Situasi yang dialami Prabowo juga dialami oleh banyak pasangan peserta pemilu daerah. Pasangan-pasangan ini pada umumnya pusing tujuh keliling lantaran merasa tidak mendapat dukungan media mainstream. Bahkan, tidak sedikit yang merasa dikeroyok media arus utama.
Strategi Trump Hadapi Keroyokan Media
Seperti Prabowo, Donald Trump juga dikeroyok media mainstream.
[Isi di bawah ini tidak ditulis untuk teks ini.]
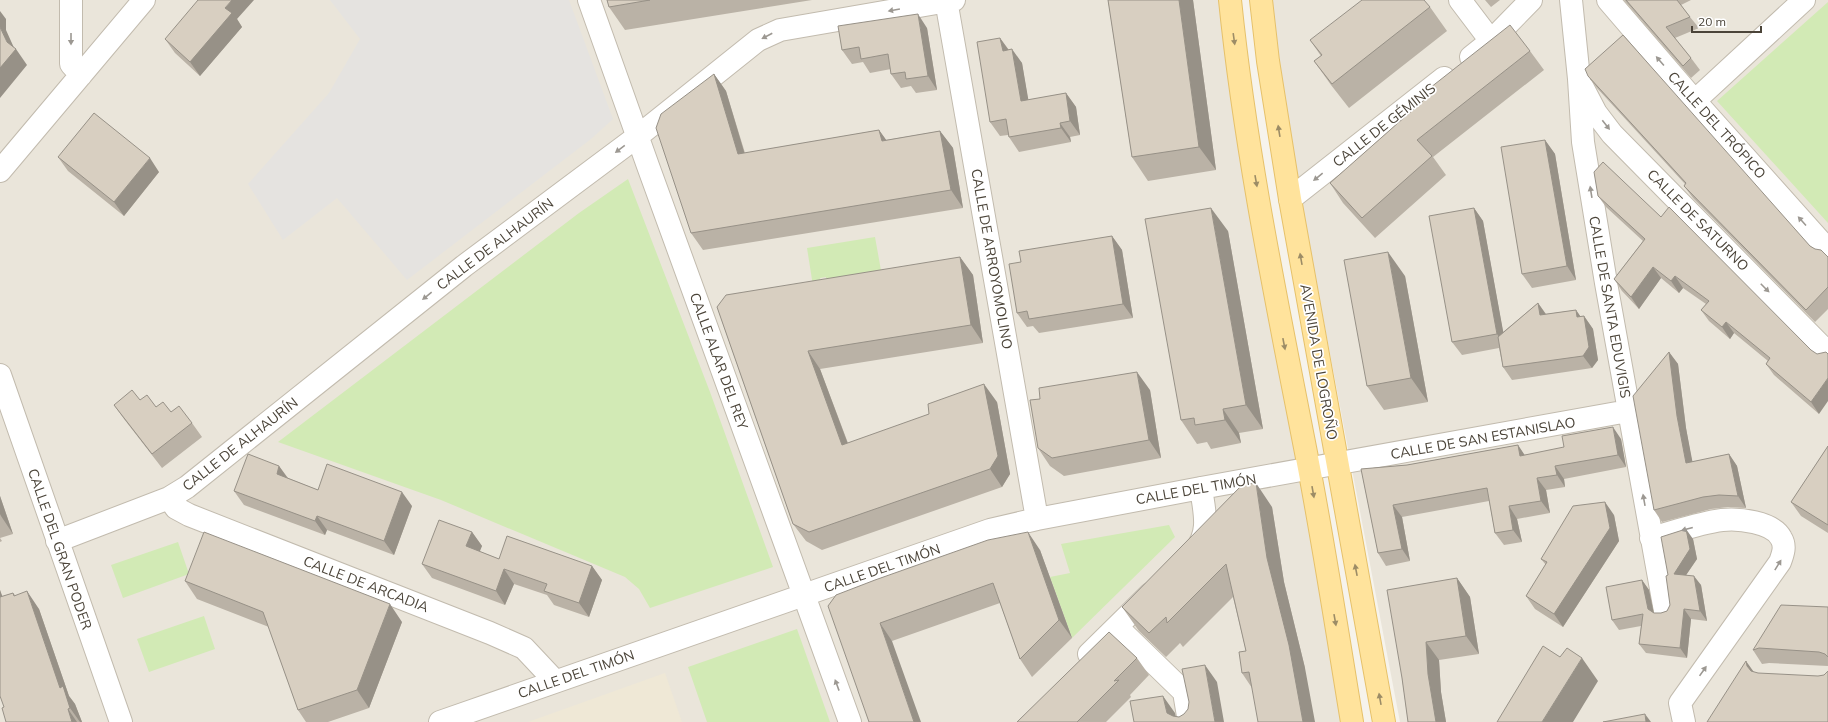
<svg xmlns="http://www.w3.org/2000/svg" width="1828" height="722" font-family="Mulish,sans-serif">
	<style>
		.residential { fill: #eae5da }
		.education { fill: #efe8d6 }
		.green { fill: #d2eab5 }
		.parking { fill: #e5e3e0 }
		.lines { fill: none; stroke-linecap: round; stroke-linejoin: round }
		.minor-casing { stroke: #c2bbae; stroke-width: 24 }
		.major-casing { stroke: #e6c16a; stroke-width: 24 }
		.minor { stroke: #fff; stroke-width: 22 }
		.major { stroke: #ffe39c; stroke-width: 22 }
		.wall { fill: #bab2a6 }
		.shaded-wall { fill: #979187 }
		.building { fill: #d8cfc1; stroke: #979187 }
		.oneway { fill: #9c9892 }
		.oneway2 { fill: #9c8c66 }
		.labels { text-anchor: middle; stroke-width: 3.5; stroke-linejoin: round; paint-order: stroke }
		.street-label { font-size: 14px; fill: #4b4439; stroke: #fff }
	</style>
	<rect width="100%" height="100%" fill="#f6f3ec"/>
	<!-- residential -->
	<path class="residential" d="M0,0h1230l122,722h-1352z
		M1271,0h557v722h-428l-122,-642z"/>
	<!-- education -->
	<path class="education" d="M665,673l17,49h-154z"/>
	<!-- green -->
	<path class="green" d="M1828,2v221l-111,-122z
		M628,179l82,213 63,175 -123,41 -11,-19 -14,-12 -184,-77 -163,-58 301,-229z
		M875,237l7,39 -55,9 -1,-8 -6,1 1,7 -8,1 -6,-38z
		M1169,525l6,12 -103,101 -22,-61 20,-4 -9,-29z
		M178,542l11,32 -66,24 -12,-33z
		M204,616l11,33 -66,23 -12,-33z
		M797,629l33,93h-123l-19,-55z"/>
	<!-- parking -->
	<path class="parking" d="M330,0h239l44,119 -22,20 -184,141 -70,-82 -54,42 -35,-56 81,-91 31,-54z"/>
	<g class="lines">
		<defs>
			<path id="minor" d="M71,0v64l10,11
				M589,0l59,166 202,556
				M946,0l91,519
				M1460,0l31,41
				M1571,0l8,79 4,63 23,141 59,328
				M1608,0l85,99 135,151
				M1471,57l20,-16 40,-41
				M1583,88l13,25 16,21 216,219
				M1700,96l104,-96
				M0,171l144,-171
				M1290,199l154,-121
				M0,375l121,347
				M169,498l7,10 13,7 301,118 34,15 31,33
				M1651,538c23,-6 48,-15 71,-18 16,-2 51,2 59,18 5,8 2,16 -1,24l-100,141 4,19
				M57,541l112,-43 18,-11 277,-221 174,-130 120,-96 22,-10 174,-30
				M1195,551c16,-20 9,-40 6,-63
				M1117,627l67,65 5,30
				M1089,654l61,-60
				M440,722l550,-192 47,-11 164,-31 427,-77"/>
			<path id="major" d="M1230,0c16,157 49,313 79,468 16,84 29,169 43,254
				M1261,0l7,61 22,138 94,523"/>
		</defs>
		<!-- minor casing -->
		<use href="#minor" class="minor-casing"/>
		<!-- major casing -->
		<use href="#major" class="major-casing"/>
		<!-- minor -->
		<use href="#minor" class="minor"/>
		<!-- major -->
		<use href="#major" class="major"/>
	</g>
	<!-- wall -->
	<path class="wall" d="M607,0h205l-187,30 -16,-23z
		M1108,0h85l23,170 -68,11 -16,-24z
		M1485,0h15l-9,7z
		M1624,0h67l-10,5 9,12 9,11 -24,10 16,20 9,12 -9,8z
		M1430,7l17,24 -98,77 -18,-23 -17,-24 7,-5 -11,-16z
		M237,19l5,8 -42,49 -25,-23 -10,-14z
		M927,28l10,62 -21,3 -5,-7 -10,2 -10,-14v-5l-21,4 -7,-11 -11,2 -10,-14z
		M1000,38l9,12 13,13 6,37 38,-7 10,14 4,28 -10,2 1,5 -52,10 -10,-15 -1,-2 -8,1 -10,-14z
		M1530,51l14,19 -111,87 13,18 -71,63 -32,-35 -13,-20 94,-83 -3,-5z
		M714,74l12,17 19,62 134,-23 7,10 54,-9 13,17 10,60 -260,42 -12,-17z
		M1588,76l222,170 18,11v52l-13,13 -122,-124 -9,-12 1,-2 -88,-96z
		M1545,140l10,14 21,126 -44,8 -10,-14z
		M58,157l101,15 -35,44 -56,-45z
		M1598,196l63,21 150,133 8,64 -45,-39 -8,-11 2,-3 -34,-28 -4,6 -21,-18 -8,-11 5,-6 -23,-16 -4,5 -18,-15 -22,31 -17,-18 -8,-12 29,-38 -37,-34z
		M1474,208l9,13 20,111 35,-29 8,11 30,-4 4,6h4l9,13 5,31 -6,8 -80,12 -9,-13 -4,-19 -37,7 -10,-13z
		M1228,231l35,198 -24,4 2,10 -30,6 -4,-7 -10,2 -16,-24z
		M1112,236l10,14 11,68 -94,15 -6,-7 -6,1 -10,-14 4,-51z
		M960,257l13,18 10,68 -163,26 28,74 149,-41 13,72 -8,13 -180,63 -16,-9 -13,-17 -76,-217z
		M1405,276l23,126 -44,8 -17,-24z
		M1669,352l9,12 8,64 6,34 37,-8 8,12 9,42 -18,-1 -17,2 -49,13 -8,-12z
		M1150,390l11,68 -97,18 -14,-10 -12,-18z
		M140,400l16,7 15,5 21,11 10,14 -40,31 -38,-49 -10,-14z
		M1621,439l5,28 -62,12 1,8 -19,3 4,23 -33,6 5,23 -18,3 -9,-12 -6,-32 -87,16 8,44 -24,5 -8,-13 -17,-84 46,-4 111,-20 6,10z
		M1828,446v87l-27,-17 -10,-14z
		M279,466l9,12 30,12 94,16 -18,49 -67,-25 -2,5 -81,-30 -10,-14z
		M0,496l13,38 -13,4 2,3 -2,1z
		M1272,507l12,75 21,86 -53,20 -10,-15 4,-22 -13,-54 -50,50 -3,-4 -14,14 -27,-26 -17,-24z
		M1614,515l5,26 -56,86 -28,-18 -9,-13 20,-31 -5,-6z
		M472,532l10,14 -3,5 20,8 93,7 10,14 -13,37 -35,-12 -7,-10 -33,-11 -9,21 -73,-27 -10,-14z
		M1693,539l4,20 -11,16 15,10 6,36 -16,-2 -4,39 -41,-5 -7,-9 2,-18 -22,4 -7,-10 30,-40 7,10 5,23h7l6,-2 3,-6 -2,-30z
		M1040,550l32,88 -40,39 -12,-18 -20,-56 -108,38 -56,-46z
		M1457,578l13,19 9,57 -40,6 2,32 5,30h-38l-6,-44z
		M185,581l217,41 -33,86 -41,14h-22l-8,-12 -29,-83 -72,-28z
		M0,590l2,7 11,-4 2,2 24,14 30,87 6,8 7,18h-76l-2,-15z
		M1828,607v59l-59,-3 -7,1 -9,-14z
		M1137,658l12,17 -19,20 1,2 -25,25h-89z"/>
	<!-- shaded-wall -->
	<path class="shaded-wall" d="M232,0h22l-17,19 5,8 -42,49 -10,-14 35,-54z
		M1179,0h14l23,170 -17,-23z
		M0,11l6,8v11l9,20 1,-1 11,16 -27,33v-30l7,-26 -7,-15z
		M918,14l9,14 10,62 -9,-14z
		M1000,38l10,14 -7,-1z
		M1012,49l10,14 9,52 -10,-14z
		M714,74l12,17 24,81 -12,-18z
		M1066,93l10,14 4,28 -10,-14z
		M1060,123l10,14 1,5 -10,-14z
		M879,130l13,18 -10,-7z
		M940,131l13,17 10,60 -12,-18z
		M1545,140l10,14 21,126 -9,-14z
		M150,158l9,14 -35,44 -10,-14z
		M1211,208l17,23 35,198 -17,-24z
		M1474,208l9,13 23,126 -9,-13z
		M1112,236l10,14 11,68 -10,-14z
		M1388,252l17,24 23,126 -17,-24z
		M960,257l13,18 10,68 -12,-18z
		M1653,267l8,11 -22,31 -8,-12z
		M1675,276l8,12 -4,5 -8,-12z
		M1538,303l9,13 -7,-1z
		M1576,310l9,13 -1,-7 9,13 5,31 -6,8 -9,-12z
		M1726,322l8,11 -4,6 -8,-12z
		M808,351l12,18 35,94 -13,-18z
		M1669,352l9,12 8,64 9,47 -9,-12 -9,-47z
		M1137,372l13,18 11,68 -12,-18z
		M1828,378v23l-9,13 -8,-12z
		M984,384l13,18 13,72 -8,13 -12,-18z
		M1223,409l16,24 2,10 -16,-23z
		M1613,427l8,12 5,28 -8,-12z
		M1518,445l8,12 -6,-1z
		M1729,454l8,12 9,42 -8,-12z
		M279,466l10,14 -12,-6z
		M1555,466l9,13 1,8 -8,-12z
		M1537,478l9,12 4,23 -9,-12z
		M1256,483l16,24 12,75 21,86 10,54h-12l-36,-164z
		M402,492l10,14 -18,49 -10,-14z
		M0,496l13,38 -12,-18 -1,-2z
		M1605,502l9,13 5,26 -56,86 -9,-13z
		M1393,505l9,12 8,44 -8,-12z
		M1509,506l8,13 5,23 -9,-12z
		M317,516l10,14 -2,5 -10,-14z
		M1686,529l7,10 4,20 -17,25 -6,-10z
		M472,532l10,14 -6,15 -10,-15z
		M1028,532l12,18 32,88 -13,-18z
		M592,566l10,14 -13,37 -10,-14z
		M504,569l10,15 -9,21 -9,-14z
		M1694,576l7,9 6,36 -7,-10z
		M1457,578l13,19 9,57 -13,-18z
		M1642,580l7,10 6,29 -7,-10z
		M0,590l3,8h-3z
		M27,591l12,18 30,87 6,8 7,18h-2l-10,-14 -10,-20z
		M390,604l12,18 -33,86 -12,-18z
		M1684,609l7,10 -4,39 -7,-10z
		M880,623l12,18 29,81h-7z
		M1426,642l13,18 2,32 5,30h-10l-8,-48z
		M1582,658l16,23 -25,41h-31z
		M1746,661l10,14 1,5 -10,-14z
		M1205,665l12,17 7,40h-9z
		M1163,696l12,17 2,9 -10,-9z
		M68,709l9,13h-5z
		M1645,714l6,8h-5z"/>
	<!-- building -->
	<path class="building" d="M198,0h34l-7,8 7,5 -42,49 -25,-23z
		M607,0h43l-41,7z
		M1108,0h71l20,147 -67,10z
		M1362,0h62l6,7 -98,77 -18,-23 8,-6 -12,-15z
		M1626,0h51l13,17 -24,10 25,31 -8,8z
		M918,14l10,62 -22,3 -1,-7 -14,2 -3,-20 -27,5 -2,-12 -17,3 -4,-24z
		M1510,25l20,26 -113,89 15,16 -70,62 -32,-35 94,-83 -3,-5z
		M0,27l7,15 9,7 -16,19z
		M1623,35l187,211 5,3 6,1 7,7v30l-22,23 -122,-124 2,-3 -98,-107 -3,-7z
		M1000,38l3,13 9,-2 9,52 45,-8 4,28 -10,2 1,5 -52,9 -3,-18 -16,3 -13,-80z
		M714,74l24,80 141,-24 3,11 58,-10 11,59 -260,43 -35,-105 5,-14z
		M94,113l56,45 -36,44 -56,-45z
		M1545,140l22,126 -45,8 -21,-127z
		M1603,162l58,55 8,-10 142,143 6,4 9,-2 2,2v24l-17,24 -45,-38 4,-6 -44,-36 -4,5 -21,-17 8,-9 -34,-25 -4,5 -18,-14 -22,30 -17,-18 31,-40 -47,-43 -4,-24z
		M1211,208l35,197 -23,4 2,11 -30,5 -1,-7 -13,2 -36,-201z
		M1474,208l23,126 -45,8 -23,-126z
		M1112,236l11,68 -94,15 -2,-8 -10,2 -8,-49 12,-2 -2,-11z
		M1388,252l23,126 -44,8 -23,-126z
		M960,257l11,68 -163,26 34,94 87,-31 -1,-10 56,-20 14,72 -8,13 -181,63 -16,-8 -76,-217 9,-12z
		M1538,303l2,12 36,-5 1,7 7,-1 5,31 -6,9 -80,11 -5,-30z
		M1669,352l8,64 9,47 43,-9 9,42 -19,-1 -16,2 -49,13 -21,-114z
		M1137,372l12,68 -97,18 -14,-10 -8,-48 10,-1 -1,-11z
		M132,390l8,10 7,-5 9,12 7,-5 8,10 8,-6 13,17 -40,31 -38,-49z
		M1613,427l5,28 -63,11 2,9 -20,3 4,23 -32,5 4,24 -18,3 -8,-45 -94,17 9,44 -24,4 -17,-84 46,-4 111,-20 2,11 44,-9 -2,-11z
		M1828,446v79l-37,-23z
		M248,454l31,12 -2,8 41,16 9,-26 75,28 -18,49 -67,-25 -2,5 -81,-30z
		M1256,483l11,75 22,87 14,77h-45l-9,-50 -7,1 -3,-21 7,-1 -20,-87 -59,59 -1,-6 -17,16 -27,-26 120,-122z
		M1605,502l5,26 -56,86 -28,-18 21,-34 -6,-3 32,-53z
		M439,520l33,12 -6,14 33,13 8,-23 85,30 -13,37 -35,-12 3,-7 -43,-15 -8,22 -74,-27z
		M1686,529l4,20 -16,25 20,2 6,35 -16,-2 -4,39 -41,-4 4,-30 -31,6 -6,-33 36,-7 6,29 6,4h7l6,-2 3,-6 -4,-29 2,-1 -7,-38z
		M204,532l186,72 -33,86 -59,20 -35,-98 -78,-31z
		M1028,532l31,88 -39,39 -27,-76 -113,40 34,99h-45l-41,-116 8,-11 39,-15 113,-40z
		M1457,578l9,58 -40,6 2,32 8,48h-28l-6,-44 -15,-88z
		M27,591l33,97 3,-2 7,22 -2,1 4,13h-66l-4,-14 2,-1 -4,-11v-99l13,-4 1,3z
		M1781,605l47,2v50l-3,-3 -6,-2 -60,-4 -6,2z
		M1109,632l28,26 -23,23 5,-1 -42,42h-60z
		M1543,646l17,11 7,-9 15,10 -40,64h-45z
		M1746,661l1,5 4,5 7,2 60,3 6,-1 4,-4v51h-121z
		M1205,665l10,57h-81l-4,-21 33,-5 4,17 6,3 6,1 5,-3 4,-5 1,-7 -7,-33z
		M1645,714l1,8h-43z"/>
	<!-- one-way arrows -->
	<defs><path id="oneway-solid" d="M-6-.8H1V-3.2L6.5 0L1 3.2V.8H-6Z"/></defs>
	<g class="oneway">
		<use href="#oneway-solid" transform="translate(894 10) rotate(170)"/>
		<use href="#oneway-solid" transform="translate(767 36) rotate(152)"/>
		<use href="#oneway-solid" transform="translate(71 39) rotate(90)"/>
		<use href="#oneway-solid" transform="translate(1660 61) rotate(-131)"/>
		<use href="#oneway-solid" transform="translate(1606 125) rotate(52)"/>
		<use href="#oneway-solid" transform="translate(620 149) rotate(143)"/>
		<use href="#oneway-solid" transform="translate(1318 177) rotate(141)"/>
		<use href="#oneway-solid" transform="translate(1591 192) rotate(-99)"/>
		<use href="#oneway-solid" transform="translate(1802 221) rotate(-132)"/>
		<use href="#oneway-solid" transform="translate(1765 288) rotate(45)"/>
		<use href="#oneway-solid" transform="translate(427 296) rotate(141)"/>
		<use href="#oneway-solid" transform="translate(1644 500) rotate(-100)"/>
		<use href="#oneway-solid" transform="translate(1687 529) rotate(165)"/>
		<use href="#oneway-solid" transform="translate(1778 565) rotate(-58)"/>
		<use href="#oneway-solid" transform="translate(1703 671) rotate(-55)"/>
		<use href="#oneway-solid" transform="translate(837 685) rotate(-110)"/>
	</g>
	<g class="oneway2">
		<use href="#oneway-solid" transform="translate(1234 39) rotate(82)"/>
		<use href="#oneway-solid" transform="translate(1279 131) rotate(-99)"/>
		<use href="#oneway-solid" transform="translate(1256 181) rotate(80)"/>
		<use href="#oneway-solid" transform="translate(1301 259) rotate(-100)"/>
		<use href="#oneway-solid" transform="translate(1284 344) rotate(79)"/>
		<use href="#oneway-solid" transform="translate(1313 492) rotate(80)"/>
		<use href="#oneway-solid" transform="translate(1356 570) rotate(-101)"/>
		<use href="#oneway-solid" transform="translate(1335 620) rotate(80)"/>
		<use href="#oneway-solid" transform="translate(1380 699) rotate(-100)"/>
	</g>
	<g class="labels">
		<!-- street labels -->
		<g class="street-label">
			<text transform="translate(1384 125) rotate(-38)" y="5">CALLE DE GÉMINIS</text>
			<text transform="translate(1717 125) rotate(48)" y="5">CALLE DEL TRÓPICO</text>
			<text transform="translate(1698 220) rotate(45)" y="5">CALLE DE SATURNO</text>
			<text transform="translate(495 244) rotate(-37)" y="5">CALLE DE ALHAURÍN</text>
			<text transform="translate(992 259) rotate(80)" y="5">CALLE DE ARROYOMOLINO</text>
			<text transform="translate(1610 307) rotate(80)" y="5">CALLE DE SANTA EDUVIGIS</text>
			<text transform="translate(719 361) rotate(70)" y="5">CALLE ALAR DEL REY</text>
			<text transform="translate(1319 362) rotate(80)" y="5">AVENIDA DE LOGROÑO</text>
			<text transform="translate(1483 438) rotate(-10)" y="5">CALLE DE SAN ESTANISLAO</text>
			<text transform="translate(240 444) rotate(-38)" y="5">CALLE DE ALHAURÍN</text>
			<text transform="translate(1196 489) rotate(-10)" y="5">CALLE DEL TIMÓN</text>
			<text transform="translate(60 549) rotate(71)" y="5">CALLE DEL GRAN PODER</text>
			<text transform="translate(882 568) rotate(-19)" y="5">CALLE DEL TIMÓN</text>
			<text transform="translate(366 584) rotate(21)" y="5">CALLE DE ARCADIA</text>
			<text transform="translate(576 674) rotate(-19)" y="5">CALLE DEL TIMÓN</text>
		</g>
	</g>
	<!-- scale -->
	<path d="M1692 26v6h69v-6" fill="none" stroke="#4b4439" stroke-width="2"/>
	<text x="1698" y="26" font-size="12" fill="#4b4439" stroke="#ffffff" stroke-width="3" paint-order="stroke">20 m</text>
</svg>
Tapi, Trump tidak memusingkannya.
Untuk menghadapinya, Trump memanfaatkan jejaring media sosial dan website-website yang dikelola oleh pendukungnya.
Strategi tersebut Trump terbilang sederhana.
Penulis freelance yang direkrut tim kampanye Trump menuliskan dan mengunggah konten berita dan opini pada website yang dikelolanya.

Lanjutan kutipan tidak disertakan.